- **WORK INSTRUCTION**
What is the number of lines in the data holding the word "image"? Give that number by itself.

- **ENTRIES SHOWN**

- - -

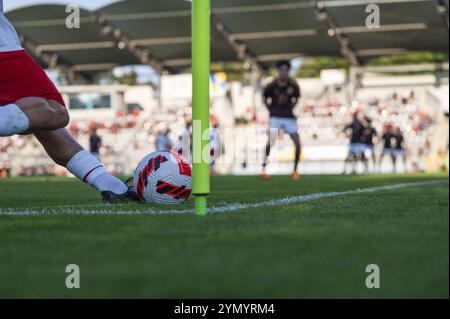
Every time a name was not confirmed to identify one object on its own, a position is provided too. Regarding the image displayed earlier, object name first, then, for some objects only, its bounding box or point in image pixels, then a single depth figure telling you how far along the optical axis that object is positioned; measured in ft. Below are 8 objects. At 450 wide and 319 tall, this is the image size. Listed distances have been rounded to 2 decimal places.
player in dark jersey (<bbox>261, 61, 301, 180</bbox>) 46.85
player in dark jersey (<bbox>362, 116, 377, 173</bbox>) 81.10
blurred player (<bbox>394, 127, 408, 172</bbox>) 83.30
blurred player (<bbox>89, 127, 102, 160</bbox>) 81.20
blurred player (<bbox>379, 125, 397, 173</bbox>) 83.51
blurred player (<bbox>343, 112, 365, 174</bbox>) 80.02
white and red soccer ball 16.77
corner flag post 12.67
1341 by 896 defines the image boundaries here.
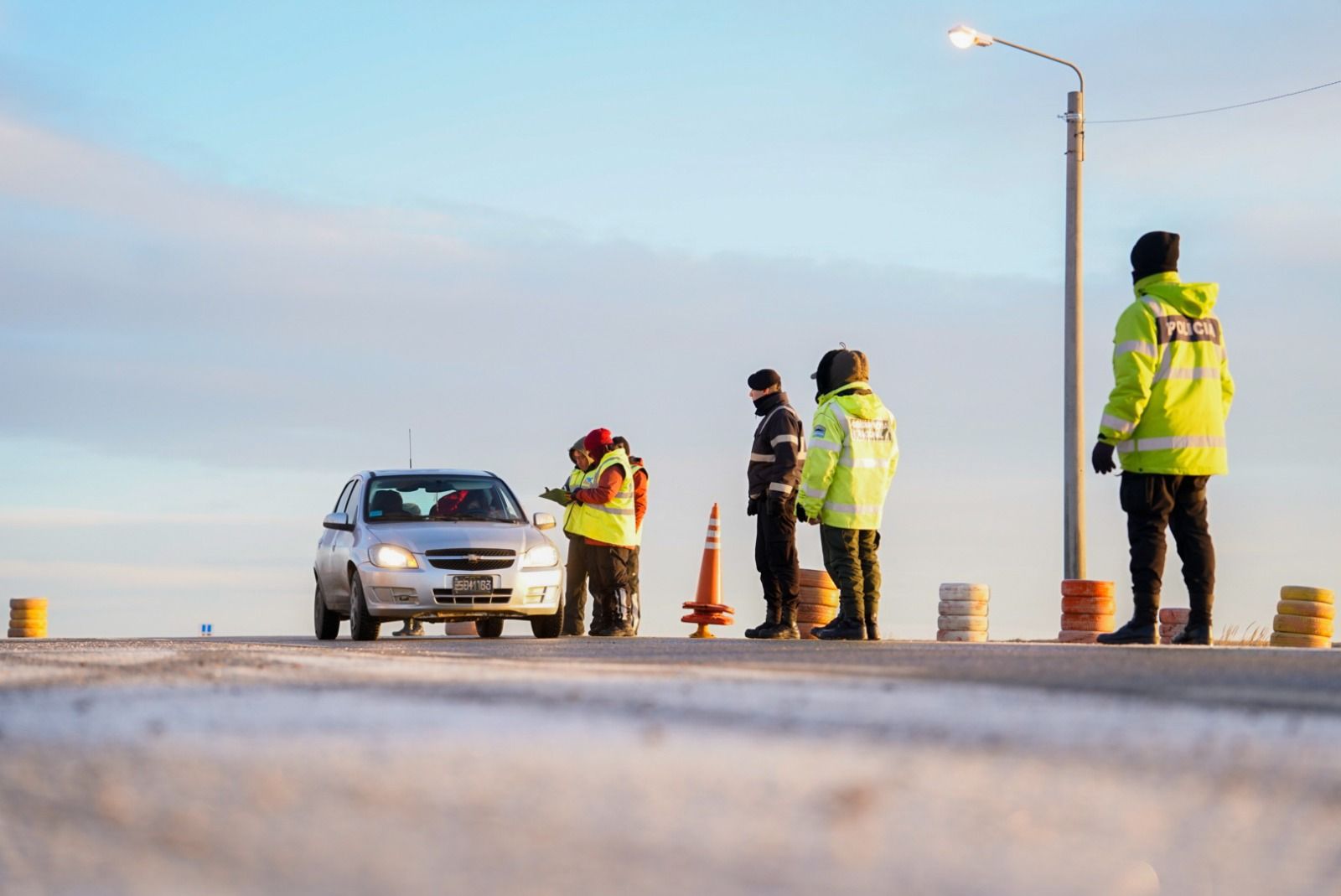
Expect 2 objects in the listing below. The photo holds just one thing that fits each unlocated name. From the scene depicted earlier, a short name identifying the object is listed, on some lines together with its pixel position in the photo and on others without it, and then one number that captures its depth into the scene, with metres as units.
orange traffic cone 17.22
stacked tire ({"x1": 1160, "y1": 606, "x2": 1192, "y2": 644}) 16.48
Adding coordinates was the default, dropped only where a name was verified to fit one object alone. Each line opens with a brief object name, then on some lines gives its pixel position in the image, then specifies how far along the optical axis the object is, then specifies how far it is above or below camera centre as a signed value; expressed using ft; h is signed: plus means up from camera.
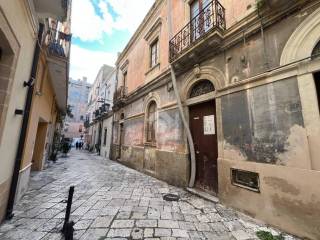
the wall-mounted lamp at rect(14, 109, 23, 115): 10.62 +2.00
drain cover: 14.94 -4.81
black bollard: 8.27 -4.31
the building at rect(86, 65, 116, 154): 51.77 +11.86
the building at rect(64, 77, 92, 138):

- - -

- **YOUR RESPONSE**
3